Exercise details: What you return must be the lines of the data that hold the word "required".

Data section:

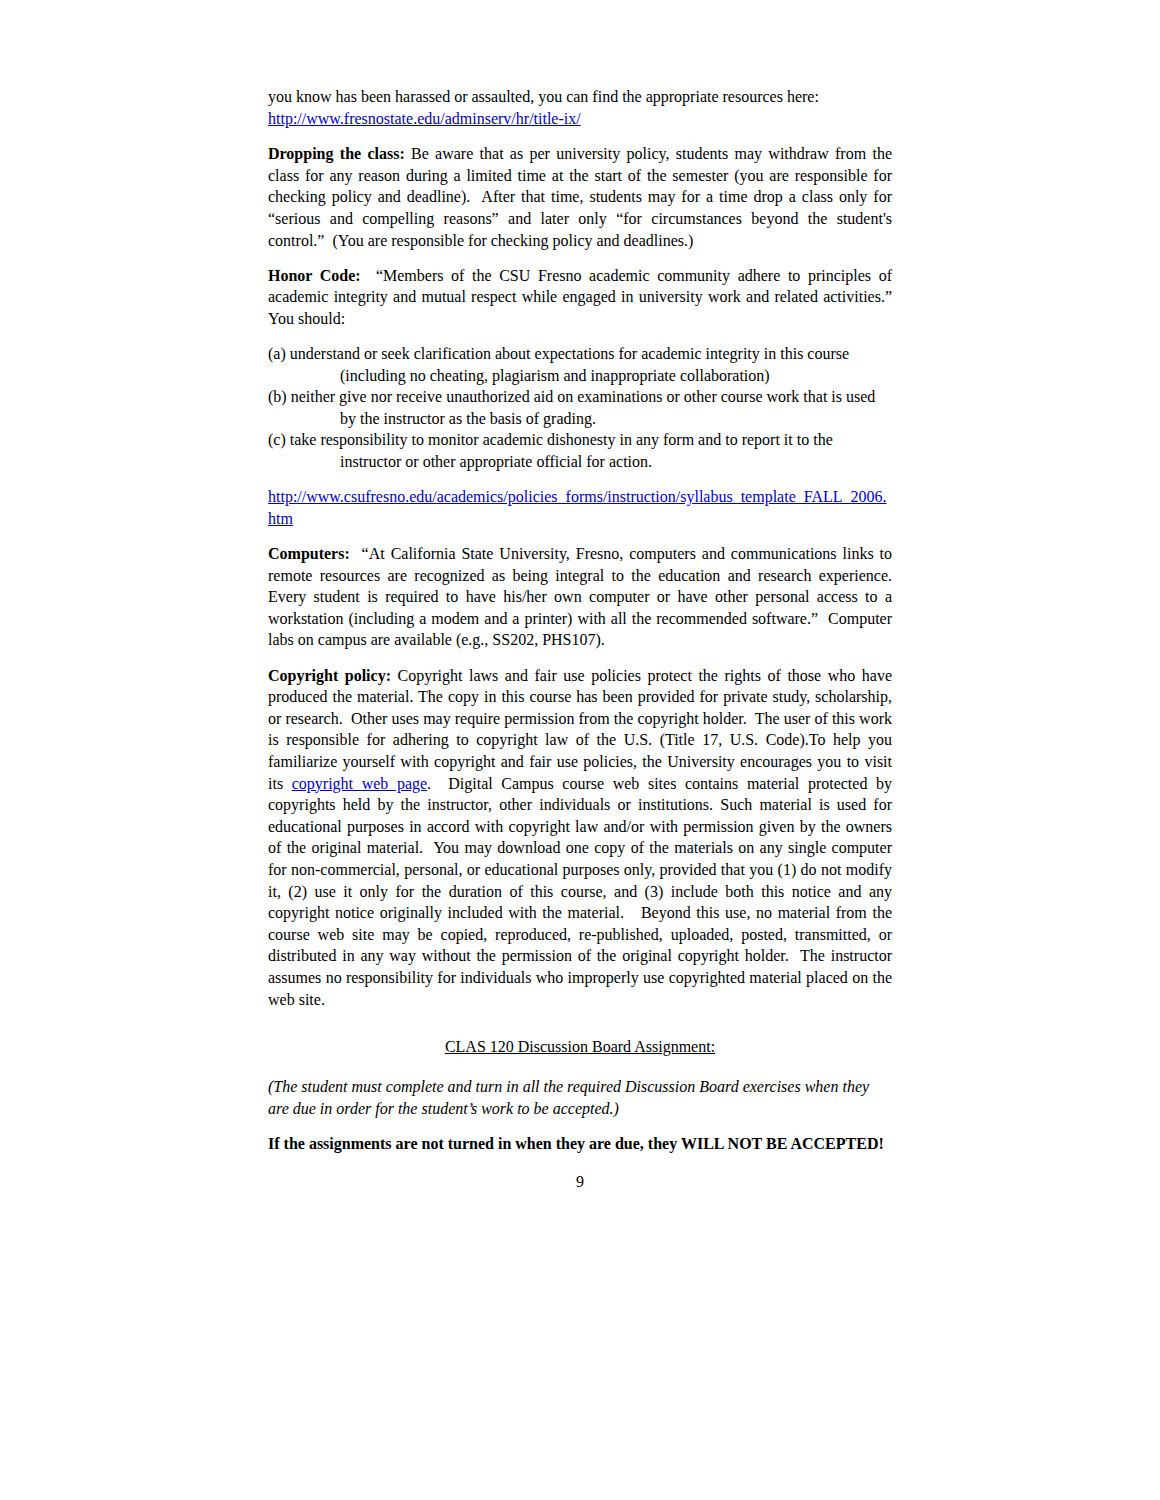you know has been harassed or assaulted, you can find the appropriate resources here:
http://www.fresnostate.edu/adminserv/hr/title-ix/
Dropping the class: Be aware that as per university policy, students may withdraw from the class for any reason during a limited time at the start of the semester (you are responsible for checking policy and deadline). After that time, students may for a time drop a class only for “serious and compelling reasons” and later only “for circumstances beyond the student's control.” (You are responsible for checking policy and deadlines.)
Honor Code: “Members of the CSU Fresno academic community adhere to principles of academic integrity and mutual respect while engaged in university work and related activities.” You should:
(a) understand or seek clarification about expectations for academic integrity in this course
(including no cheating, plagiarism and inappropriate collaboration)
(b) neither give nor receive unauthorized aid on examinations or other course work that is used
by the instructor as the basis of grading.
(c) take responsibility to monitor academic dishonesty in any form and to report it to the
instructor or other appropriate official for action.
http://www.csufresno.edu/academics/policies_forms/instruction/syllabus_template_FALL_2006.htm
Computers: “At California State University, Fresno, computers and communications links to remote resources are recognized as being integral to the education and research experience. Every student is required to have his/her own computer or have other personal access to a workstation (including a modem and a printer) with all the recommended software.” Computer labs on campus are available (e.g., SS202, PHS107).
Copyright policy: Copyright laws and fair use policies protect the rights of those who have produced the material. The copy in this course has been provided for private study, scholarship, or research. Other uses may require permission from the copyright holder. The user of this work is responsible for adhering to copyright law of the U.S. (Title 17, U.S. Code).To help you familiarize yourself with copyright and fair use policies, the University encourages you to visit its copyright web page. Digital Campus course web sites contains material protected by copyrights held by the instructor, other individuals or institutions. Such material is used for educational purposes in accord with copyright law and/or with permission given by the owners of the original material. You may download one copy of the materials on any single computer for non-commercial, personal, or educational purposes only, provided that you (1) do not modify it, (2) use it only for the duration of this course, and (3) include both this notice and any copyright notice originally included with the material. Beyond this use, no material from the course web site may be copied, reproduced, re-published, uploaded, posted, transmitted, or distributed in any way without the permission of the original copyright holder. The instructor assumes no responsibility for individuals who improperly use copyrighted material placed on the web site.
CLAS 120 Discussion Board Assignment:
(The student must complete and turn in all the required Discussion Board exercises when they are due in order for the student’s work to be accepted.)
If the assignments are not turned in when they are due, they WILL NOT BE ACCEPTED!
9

Answer box:
Computers: “At California State University, Fresno, computers and communications links to remote resources are recognized as being integral to the education and research experience. Every student is required to have his/her own computer or have other personal access to a workstation (including a modem and a printer) with all the recommended software.” Computer labs on campus are available (e.g., SS202, PHS107).
(The student must complete and turn in all the required Discussion Board exercises when they are due in order for the student’s work to be accepted.)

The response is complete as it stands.